阪妻生誕90年の今年、阪妻のスクリーンに賭けた熱き情熱を、若き日の記念碑的傑作であるこの『雄呂血』から少しでも感じとって戴ければと思う。

又、フィルムの保存に於いては壊滅的な打撃を受けた日本の無声映画にあって、この作品は全十一巻のオリジナル・ネガが保存されていることも記しておきたい。

略筋
享保の頃、或る小さな城下町での事。漢学者松澄永山の誕生祝いの酒宴で、家老の伜浪岡真八郎は権勢をかさに傍若無人の振る舞いをし、塾生の久利富平三郎と口論の末取っくみ合いの喧嘩となった。門弟は真八郎に味方して平三郎が悪い様に先生に告げたので彼は激しく詰責され、彼が秘かに想いを寄せる永山の一人娘奈美江にも、乱暴をする様な人は嫌いだと告げられてしまう。

数日後、侍達が永山や奈美江のいかがわしい噂をしているのを聞き、平三郎はカッとなって侍達に手を上げてしまった。事情を知らぬ先生には破門され、奈美江には絶交され、到々この土地を追い払われる事になってしまった。

平三郎は惨めな流浪の旅を続けた。ふと吉野川という料理屋の前を通り掛かった時、その家のお千代という娘に心を惹かれた。彼の暗い心にも一道の光明が兆した様に思われたのだった。

或る料理屋の二階から突然無礼をされた彼は憤然と抗議に出たが、女将は強請と思い金を与えようとするが、それが却って彼を怒らせ、激しく抗議した彼は駆け付けた捕手に捕えられてしまった。
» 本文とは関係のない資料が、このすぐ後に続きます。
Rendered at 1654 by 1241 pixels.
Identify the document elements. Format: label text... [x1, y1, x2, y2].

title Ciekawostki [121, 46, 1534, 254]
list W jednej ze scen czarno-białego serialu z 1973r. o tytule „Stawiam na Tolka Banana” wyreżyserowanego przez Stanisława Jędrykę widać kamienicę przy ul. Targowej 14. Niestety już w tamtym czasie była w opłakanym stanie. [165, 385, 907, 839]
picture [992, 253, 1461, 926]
二ヶ月の入牢後、彼はお千代の事を思うとどうしてもこの土地を離れる事が出来なかった。思案している彼を呼び止めた男がいた。牢屋で知り合いになった二十日鼠の幸吉である。

二人は或る夜吉野川へ行ったがお千代は恐れてお酌にも堪え得なかった。些細な事からお客と幸吉の乾分が喧嘩になり平三郎は仲裁していたのだが、集まって来た捕手に誤解され捕えられてしまった。

平三郎を自らの悪事に荷担させようと幸吉はお千代を誘拐し平三郎に差し出すが、彼には泣いて懇願する彼女を犯す様なことは出来る筈もなかった。そして又も駆け付けた捕手に捕えられてしまった。

破獄して逃れて来た彼はお千代会い度さに吉野川に訪ねて来たが彼女は既に人妻となっていた。追手に追われている平三郎を救ったのは侠客赤城治郎三であった。だが、彼は義侠の仮面を被って奸悪を謀らむ悪人であった。

本当は善人であるのに人々からは“ならずもの”と恐れられている平三郎と、大悪人でありながら人々からは義侠に富んだ親分と敬愛される治郎三。平三郎は世の矛盾を痛切に感じるのであった。

ある夜、治郎三は病に疲れた夫婦者を救けてその病夫から美しい妻を奪おうとした。その女こそは平三郎にとって忘れる事の出来ない初恋の人奈美江であった。平三郎は奈美江夫婦を救うべく、遂に憤怒の刃をはらうのであった。